A pip is the price move in a given exchange. understanding the change in value helps to manage their trading strategy. Traders often use pips to measure gains and losses. a pip measures the amount of change for an exchange rate for a currency pair. Most currencies are priced four decimals excluding jpy.
For currency pairs displayed to 4 decimal places, one pip = 0.0001.
Yen-based currency pairs are displayed to only two decimal places (0.01)
For a trader to say "I made 55 pips on the trade" for instance, means that the trader profited by 55 pips(vice versa for losses).
The monetary value of each pip depends on three factors: the currency pair being traded, the size of the trade, and the exchange rate. Based on these factors the variance of even a single pip can have a huge impact on the value of the open position.

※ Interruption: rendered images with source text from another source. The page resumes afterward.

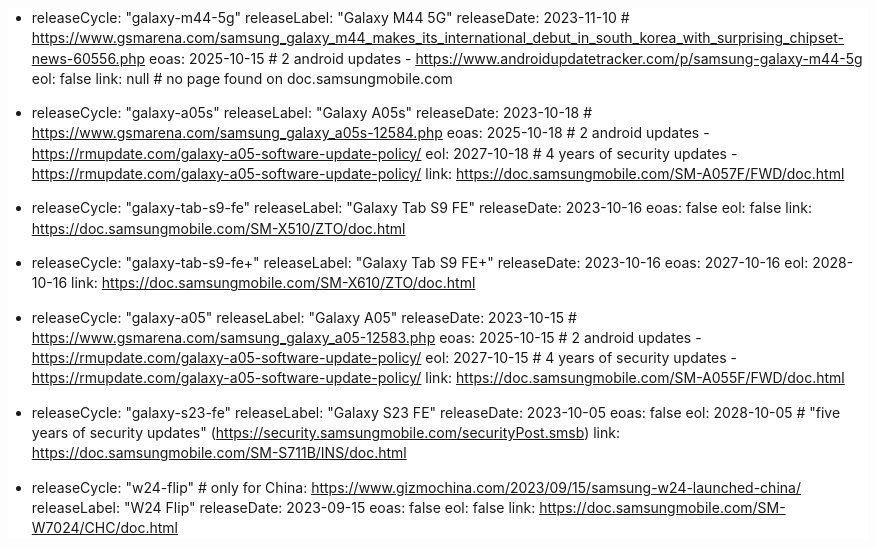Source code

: -   releaseCycle: "galaxy-m44-5g"
    releaseLabel: "Galaxy M44 5G"
    releaseDate: 2023-11-10 # https://www.gsmarena.com/samsung_galaxy_m44_makes_its_international_debut_in_south_korea_with_surprising_chipset-news-60556.php
    eoas: 2025-10-15 # 2 android updates - https://www.androidupdatetracker.com/p/samsung-galaxy-m44-5g
    eol: false
    link: null # no page found on doc.samsungmobile.com

-   releaseCycle: "galaxy-a05s"
    releaseLabel: "Galaxy A05s"
    releaseDate: 2023-10-18 # https://www.gsmarena.com/samsung_galaxy_a05s-12584.php
    eoas: 2025-10-18 # 2 android updates - https://rmupdate.com/galaxy-a05-software-update-policy/
    eol: 2027-10-18 # 4 years of security updates - https://rmupdate.com/galaxy-a05-software-update-policy/
    link: https://doc.samsungmobile.com/SM-A057F/FWD/doc.html

-   releaseCycle: "galaxy-tab-s9-fe"
    releaseLabel: "Galaxy Tab S9 FE"
    releaseDate: 2023-10-16
    eoas: false
    eol: false
    link: https://doc.samsungmobile.com/SM-X510/ZTO/doc.html

-   releaseCycle: "galaxy-tab-s9-fe+"
    releaseLabel: "Galaxy Tab S9 FE+"
    releaseDate: 2023-10-16
    eoas: 2027-10-16
    eol: 2028-10-16
    link: https://doc.samsungmobile.com/SM-X610/ZTO/doc.html

-   releaseCycle: "galaxy-a05"
    releaseLabel: "Galaxy A05"
    releaseDate: 2023-10-15 # https://www.gsmarena.com/samsung_galaxy_a05-12583.php
    eoas: 2025-10-15 # 2 android updates - https://rmupdate.com/galaxy-a05-software-update-policy/
    eol: 2027-10-15 # 4 years of security updates - https://rmupdate.com/galaxy-a05-software-update-policy/
    link: https://doc.samsungmobile.com/SM-A055F/FWD/doc.html

-   releaseCycle: "galaxy-s23-fe"
    releaseLabel: "Galaxy S23 FE"
    releaseDate: 2023-10-05
    eoas: false
    eol: 2028-10-05 # "five years of security updates" (https://security.samsungmobile.com/securityPost.smsb)
    link: https://doc.samsungmobile.com/SM-S711B/INS/doc.html

-   releaseCycle: "w24-flip" # only for China: https://www.gizmochina.com/2023/09/15/samsung-w24-launched-china/
    releaseLabel: "W24 Flip"
    releaseDate: 2023-09-15
    eoas: false
    eol: false
    link: https://doc.samsungmobile.com/SM-W7024/CHC/doc.html
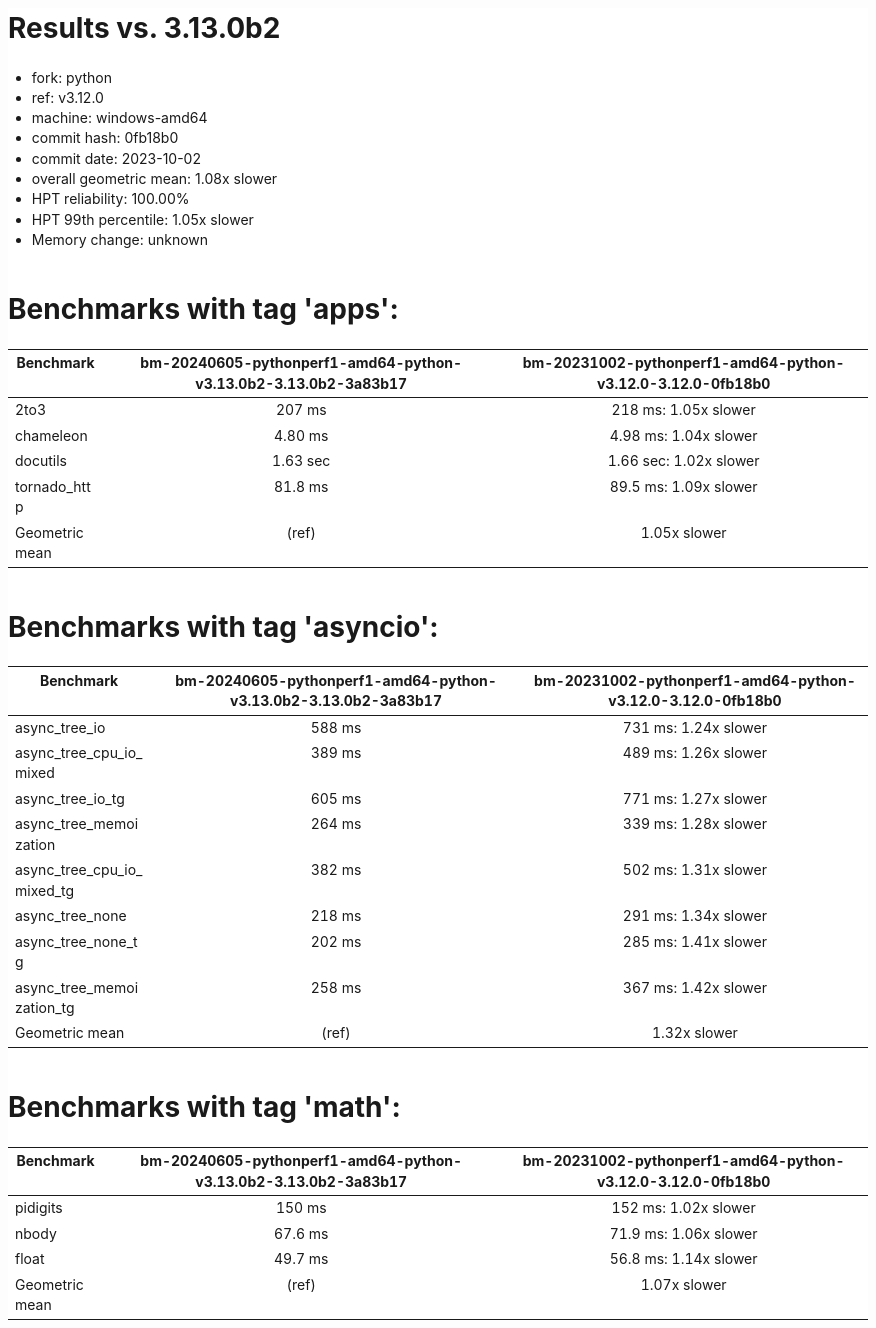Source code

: # Results vs. 3.13.0b2

- fork: python
- ref: v3.12.0
- machine: windows-amd64
- commit hash: 0fb18b0
- commit date: 2023-10-02
- overall geometric mean: 1.08x slower
- HPT reliability: 100.00%
- HPT 99th percentile: 1.05x slower
- Memory change: unknown

Benchmarks with tag 'apps':
===========================

| Benchmark      | bm-20240605-pythonperf1-amd64-python-v3.13.0b2-3.13.0b2-3a83b17 | bm-20231002-pythonperf1-amd64-python-v3.12.0-3.12.0-0fb18b0 |
|----------------|:---------------------------------------------------------------:|:-----------------------------------------------------------:|
| 2to3           | 207 ms                                                          | 218 ms: 1.05x slower                                        |
| chameleon      | 4.80 ms                                                         | 4.98 ms: 1.04x slower                                       |
| docutils       | 1.63 sec                                                        | 1.66 sec: 1.02x slower                                      |
| tornado_http   | 81.8 ms                                                         | 89.5 ms: 1.09x slower                                       |
| Geometric mean | (ref)                                                           | 1.05x slower                                                |

Benchmarks with tag 'asyncio':
==============================

| Benchmark                  | bm-20240605-pythonperf1-amd64-python-v3.13.0b2-3.13.0b2-3a83b17 | bm-20231002-pythonperf1-amd64-python-v3.12.0-3.12.0-0fb18b0 |
|----------------------------|:---------------------------------------------------------------:|:-----------------------------------------------------------:|
| async_tree_io              | 588 ms                                                          | 731 ms: 1.24x slower                                        |
| async_tree_cpu_io_mixed    | 389 ms                                                          | 489 ms: 1.26x slower                                        |
| async_tree_io_tg           | 605 ms                                                          | 771 ms: 1.27x slower                                        |
| async_tree_memoization     | 264 ms                                                          | 339 ms: 1.28x slower                                        |
| async_tree_cpu_io_mixed_tg | 382 ms                                                          | 502 ms: 1.31x slower                                        |
| async_tree_none            | 218 ms                                                          | 291 ms: 1.34x slower                                        |
| async_tree_none_tg         | 202 ms                                                          | 285 ms: 1.41x slower                                        |
| async_tree_memoization_tg  | 258 ms                                                          | 367 ms: 1.42x slower                                        |
| Geometric mean             | (ref)                                                           | 1.32x slower                                                |

Benchmarks with tag 'math':
===========================

| Benchmark      | bm-20240605-pythonperf1-amd64-python-v3.13.0b2-3.13.0b2-3a83b17 | bm-20231002-pythonperf1-amd64-python-v3.12.0-3.12.0-0fb18b0 |
|----------------|:---------------------------------------------------------------:|:-----------------------------------------------------------:|
| pidigits       | 150 ms                                                          | 152 ms: 1.02x slower                                        |
| nbody          | 67.6 ms                                                         | 71.9 ms: 1.06x slower                                       |
| float          | 49.7 ms                                                         | 56.8 ms: 1.14x slower                                       |
| Geometric mean | (ref)                                                           | 1.07x slower                                                |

A $175,000 trade involving the AUD/NZD pair is closed at 1.2703 after losing 17 pips. Number of NZD per pip: 175,000 × 0.0001 = 17.5
Per Pip Value: 17.5 ÷1.2703 = 13.78 AUD per pip
Trade Profit / (Loss):(17) pips × 13.78 = (-234.26) Australian Dollars
In conclusion, one of the first things that an individual should learn when it comes to the market is how to measure loss and how to assess price moves . A thorough fundamental knowledge will provide the vehicle and be a strong catalyst to supplying that need. Thanks for taking the time in reading this, and welcome to this fiesta called the Forex market.